We can use the SNP set from neuro-admixture training. We will extract it from file7
plink \
--keep-allele-order \
--bfile output/populations/file7 \
--make-bed \
--export vcf \
--out output/populations/snps_sets/r2_0.01 \
--extract output/populations/nadmix/train/train_r_0.01.snplist \
--silent
grep "variants\|samples" output/populations/snps_sets/r2_0.01.log
## 82731 variants loaded from .bim file.
## --extract: 21095 variants remaining.
## 21095 variants and 237 people pass filters and QC.

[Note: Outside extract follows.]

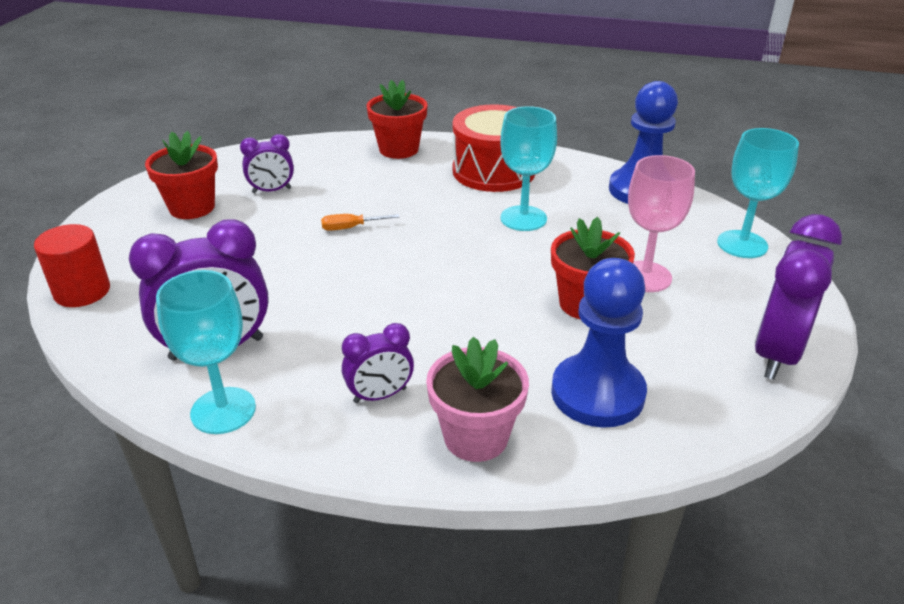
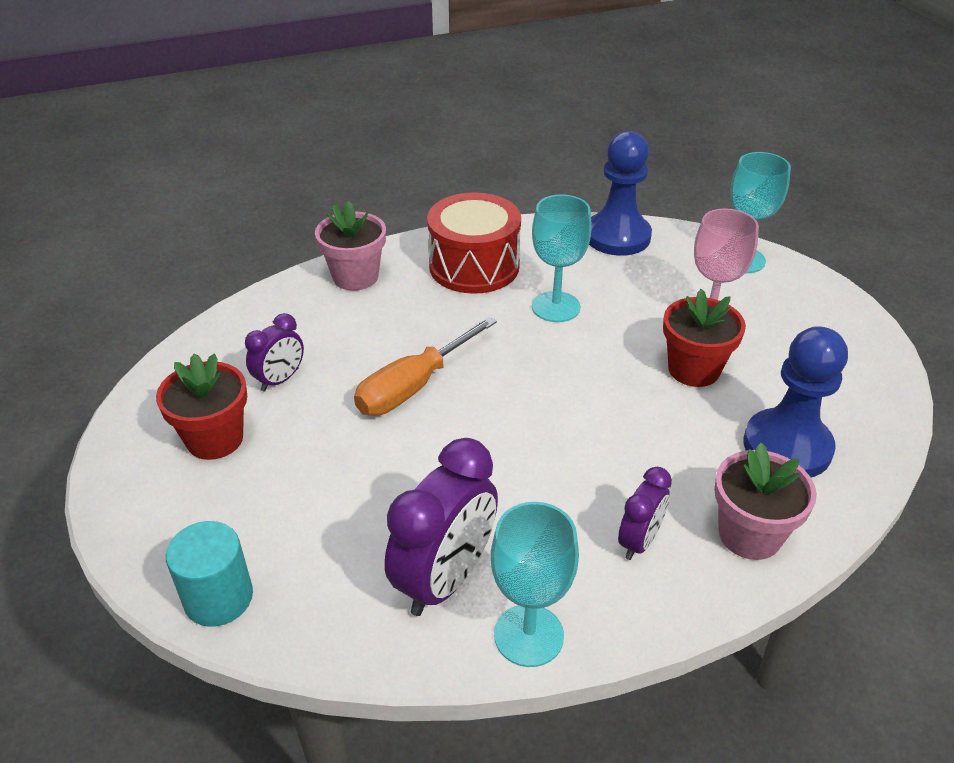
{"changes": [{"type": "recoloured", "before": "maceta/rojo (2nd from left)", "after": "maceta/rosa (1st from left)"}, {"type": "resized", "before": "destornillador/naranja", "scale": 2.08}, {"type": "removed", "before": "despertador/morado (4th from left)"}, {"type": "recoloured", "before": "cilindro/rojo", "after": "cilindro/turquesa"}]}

We can use the SNP set from neuro-admixture training. We will extract it from file7
# we use the same snps that we use with neuro admxiture
plink \
--keep-allele-order \
--bfile output/populations/file7 \
--make-bed \
--export vcf \
--out output/populations/snps_sets/r2_0.1 \
--extract output/populations/nadmix/train/train_r_0.1.snplist \
--silent
grep "variants\|samples" output/populations/snps_sets/r2_0.1.log
## 82731 variants loaded from .bim file.
## --extract: 58152 variants remaining.
## 58152 variants and 237 people pass filters and QC.